(Selected extract)

Reactions (30 µL) contained 1-2 µL genomic DNA, 1.5 µL each primer, 15.5 µL Taq DNA Polymerase Master Mix (Thermo Fisher Scientific Inc.), and 10.8 µL nuclease-free water. Amplicons were resolved on a 1.5% agarose gel stained with ethidium bromide, alongside a 100 bp DNA ladder (Thermo Fisher Scientific Inc.), and visualised on a Gel Doc™ EZ Imager (Bio-Rad Laboratories, Inc., Hercules, California, United States). Primer pairs yielded fragments of 295 bp (AP3S2: F 5′-CTCAGGAAGACATCCCTAACAC-3′; R 5′-TCAGTGGAAGTTGGCAGATAC-3′), 396 bp (ST6GAL1: F 5′-TGTGTGTCTGTGTGTGTATG-3′; R 5′-GGTGGCTGGATGTGTTCTTA-3′), and 522 bp (VPS26A: F 5′-GGAACTTTGTTAAGCTGCCTTT-3′; R 5′-CACACAACGGTACTACTGGAATA-3′). PCR products were purified and submitted to the Sanger sequencing facility for genotyping. Sequencing data were analysed using Chromas software version 2.6.6 (Technelysium Pty Ltd, Brisbane, Queensland, Australia) to interpret chromatograms and confirm the presence of the respective alleles (Figure 1).

(End Selected extract)

What this exercise asks:
• a. Do the following statements agree with the PCR methods passage above? Answer each with yes or no and quote the deciding words. (i) Each reaction included 15.5 µL of Taq DNA Polymerase Master Mix. (ii) The ST6GAL1 primer pair produced a 522 bp fragment. (iii) Chromatograms were interpreted with Chromas software version 2.6.6.
• b. Can you carry on the PCR methods passage from its last sentence?

(Dataset excerpts)

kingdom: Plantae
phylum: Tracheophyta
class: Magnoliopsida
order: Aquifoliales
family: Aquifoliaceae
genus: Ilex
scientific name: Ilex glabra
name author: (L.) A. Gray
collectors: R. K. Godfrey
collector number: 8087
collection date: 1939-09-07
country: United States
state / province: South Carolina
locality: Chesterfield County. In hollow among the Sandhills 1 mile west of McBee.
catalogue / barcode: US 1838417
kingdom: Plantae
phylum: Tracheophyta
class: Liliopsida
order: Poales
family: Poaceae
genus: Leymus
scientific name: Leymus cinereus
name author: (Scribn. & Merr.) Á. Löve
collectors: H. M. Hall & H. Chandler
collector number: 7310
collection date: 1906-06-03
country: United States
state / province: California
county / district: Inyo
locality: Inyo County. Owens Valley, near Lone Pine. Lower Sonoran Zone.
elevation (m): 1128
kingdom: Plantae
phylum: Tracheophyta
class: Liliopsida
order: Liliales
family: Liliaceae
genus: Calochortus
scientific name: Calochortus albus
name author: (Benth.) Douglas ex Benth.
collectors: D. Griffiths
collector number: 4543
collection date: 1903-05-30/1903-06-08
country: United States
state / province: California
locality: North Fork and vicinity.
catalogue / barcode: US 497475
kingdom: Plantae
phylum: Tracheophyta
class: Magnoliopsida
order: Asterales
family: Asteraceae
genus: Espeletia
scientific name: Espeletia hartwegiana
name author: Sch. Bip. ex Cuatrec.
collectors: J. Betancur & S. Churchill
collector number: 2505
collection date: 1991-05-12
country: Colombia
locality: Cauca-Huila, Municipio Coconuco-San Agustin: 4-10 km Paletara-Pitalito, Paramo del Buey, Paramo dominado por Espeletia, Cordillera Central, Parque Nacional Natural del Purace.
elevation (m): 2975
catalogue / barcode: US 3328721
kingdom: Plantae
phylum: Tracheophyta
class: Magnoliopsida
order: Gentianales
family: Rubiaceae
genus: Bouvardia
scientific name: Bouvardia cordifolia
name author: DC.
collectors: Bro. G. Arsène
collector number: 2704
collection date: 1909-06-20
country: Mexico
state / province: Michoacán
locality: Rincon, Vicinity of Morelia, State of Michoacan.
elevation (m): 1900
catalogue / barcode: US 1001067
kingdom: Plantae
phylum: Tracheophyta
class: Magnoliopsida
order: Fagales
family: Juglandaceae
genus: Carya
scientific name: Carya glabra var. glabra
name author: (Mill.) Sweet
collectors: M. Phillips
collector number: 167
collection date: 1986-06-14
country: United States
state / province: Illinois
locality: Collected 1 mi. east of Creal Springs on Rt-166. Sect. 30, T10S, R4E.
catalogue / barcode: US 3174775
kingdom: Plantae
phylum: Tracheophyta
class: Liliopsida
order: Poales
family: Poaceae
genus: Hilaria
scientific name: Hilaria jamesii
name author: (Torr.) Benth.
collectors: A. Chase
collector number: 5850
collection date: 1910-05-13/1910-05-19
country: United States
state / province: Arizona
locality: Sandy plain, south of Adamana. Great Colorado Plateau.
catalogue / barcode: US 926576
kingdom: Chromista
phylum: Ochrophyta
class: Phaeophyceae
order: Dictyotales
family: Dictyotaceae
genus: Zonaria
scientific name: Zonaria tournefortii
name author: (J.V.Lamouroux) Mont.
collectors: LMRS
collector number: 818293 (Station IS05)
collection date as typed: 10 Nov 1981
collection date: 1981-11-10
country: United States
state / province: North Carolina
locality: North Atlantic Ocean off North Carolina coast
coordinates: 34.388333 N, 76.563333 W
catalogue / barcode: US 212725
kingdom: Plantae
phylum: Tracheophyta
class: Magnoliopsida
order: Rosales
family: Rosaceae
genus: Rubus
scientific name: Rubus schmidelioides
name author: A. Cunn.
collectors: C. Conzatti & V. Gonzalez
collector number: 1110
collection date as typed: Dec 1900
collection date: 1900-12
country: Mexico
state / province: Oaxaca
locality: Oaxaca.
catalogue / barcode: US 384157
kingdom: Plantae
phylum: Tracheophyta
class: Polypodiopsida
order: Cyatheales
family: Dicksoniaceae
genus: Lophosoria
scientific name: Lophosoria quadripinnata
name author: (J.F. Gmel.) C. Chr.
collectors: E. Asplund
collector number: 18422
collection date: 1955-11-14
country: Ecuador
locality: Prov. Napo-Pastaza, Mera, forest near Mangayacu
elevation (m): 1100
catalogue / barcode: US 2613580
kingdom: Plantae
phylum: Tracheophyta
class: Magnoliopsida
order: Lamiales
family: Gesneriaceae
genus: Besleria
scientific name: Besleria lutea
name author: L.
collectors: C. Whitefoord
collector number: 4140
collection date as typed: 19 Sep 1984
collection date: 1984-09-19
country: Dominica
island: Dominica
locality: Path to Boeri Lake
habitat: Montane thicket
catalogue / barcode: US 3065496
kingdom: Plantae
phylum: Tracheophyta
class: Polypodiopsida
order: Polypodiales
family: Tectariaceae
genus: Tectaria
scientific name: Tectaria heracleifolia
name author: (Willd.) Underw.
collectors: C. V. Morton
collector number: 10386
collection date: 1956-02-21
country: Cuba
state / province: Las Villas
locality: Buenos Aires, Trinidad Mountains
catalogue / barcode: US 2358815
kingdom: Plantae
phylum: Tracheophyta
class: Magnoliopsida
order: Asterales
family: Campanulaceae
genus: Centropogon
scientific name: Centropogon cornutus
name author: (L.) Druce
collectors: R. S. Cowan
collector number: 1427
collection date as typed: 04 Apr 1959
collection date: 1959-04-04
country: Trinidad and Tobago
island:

(End Dataset excerpts)

Responses to the tasks:
• a.
(i) Yes: "15.5 µL Taq DNA Polymerase Master Mix"
(ii) No: "396 bp (ST6GAL1"
(iii) Yes: "Chromas software version 2.6.6"

• b.
Representative sequence chromatograms of AP3S2, ST6GAL1, and VPS26A genotypes. Panel A–C: Chromatograms showing the CC, CA, and AA genotypes of AP3S2 rs2028299. Panel D–F: Chromatograms showing the CC, CT, and TT genotypes of ST6GAL1 rs16861329. Panel G-I: Chromatogram showing the CC, CT, and TT genotype of VPS26A rs1802295. Highlighted variants indicate the nucleotide substitutions.
Statistical analysis
All statistical analyses were performed using the IBM SPSS Statistics for Windows, version 19 (Released 2010, IBM Corp., Armonk, New York, United States). The student’s t-test was utilised to compare quantitative variables between the GDM and NGDM groups. One-way ANOVA was used to analyse the association between genotypes and lipid parameters, as well as other continuous traits. The associations of VPS26A, AP3S2, and ST6GAL1 genotypes with GDM were evaluated by calculating odds ratios (ORs) with 95% confidence intervals (CIs). Allele and genotype frequencies were determined using gene counting and compared between cases and controls using the Chi-square (χ²) test. Hardy-Weinberg equilibrium (HWE) for genotype distributions was assessed using the χ² test. A p-value of less than 0.05 was considered statistically significant.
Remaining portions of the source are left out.